Insurers have also been hurt by problems with programs designed to protect them if they drew a large share of sicker customers. Most notably, a pool designed to mitigate heavy losses delivered only 12.6 percent of anticipated payments after Republicans inserted a provision into a budget deal requiring that the program be budget neutral. That created a $2.5 billion blow to insurers. Many of the co-ops blamed their demise on the lack of that funding.

Health plans also complain that Obamacare’s enrollment rules are too loose, allowing people to wait until they need medical care to sign up for coverage, and then to halt payments once they’ve received treatment.

The Obama administration is addressing some of these concerns: It has eliminated some reasons Obamacare customers can use to sign up outside the standard enrollment season. And it plans to require proof from exchange customers that they’re eligible to sign up outside the normal window because, say, they’ve moved or had a child, which are among the most common reasons.

But health plan officials say more needs to be done to stabilize the markets, for instance, by giving them greater flexibility to sell different kinds of policies.

“We have real concerns about the next year or two based on the experience so far,” said Ceci Connolly, CEO of the Alliance of Community Health Plans, which represents 22 plans. “Even for our members that are getting close to breaking even on this, they say that it’s a really challenging and unpredictable environment.”

Most health plans remain optimistic the markets will eventually stabilize.

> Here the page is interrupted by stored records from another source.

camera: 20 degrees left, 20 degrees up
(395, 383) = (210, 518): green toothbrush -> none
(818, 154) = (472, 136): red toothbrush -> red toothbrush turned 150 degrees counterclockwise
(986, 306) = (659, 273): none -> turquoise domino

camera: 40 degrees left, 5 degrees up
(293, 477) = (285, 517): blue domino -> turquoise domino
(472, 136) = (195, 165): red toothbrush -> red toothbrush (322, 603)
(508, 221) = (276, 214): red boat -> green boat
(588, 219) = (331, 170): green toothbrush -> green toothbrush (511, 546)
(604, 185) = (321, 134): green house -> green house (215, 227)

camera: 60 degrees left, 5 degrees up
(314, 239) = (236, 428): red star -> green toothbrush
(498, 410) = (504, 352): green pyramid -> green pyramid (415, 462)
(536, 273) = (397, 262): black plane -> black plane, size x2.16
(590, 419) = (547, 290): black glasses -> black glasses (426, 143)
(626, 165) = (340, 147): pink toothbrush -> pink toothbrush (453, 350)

Security Health Plan, which does business in 41 Wisconsin counties, attracted three times as many exchange customers as anticipated during its first year of Obamacare business.

“Was it a financial winner? No,” said John Kelly, the health plan’s chief marketing and operations officer. “We expected to take losses and we did.”

But the losses weren’t significant enough to pose a threat to the nonprofit plan’s stability, and it expects to get better at assessing the costs of its Obamacare customers with each year.

“We are not leaving our markets,” Kelly said. “We are committed to these communities we serve.”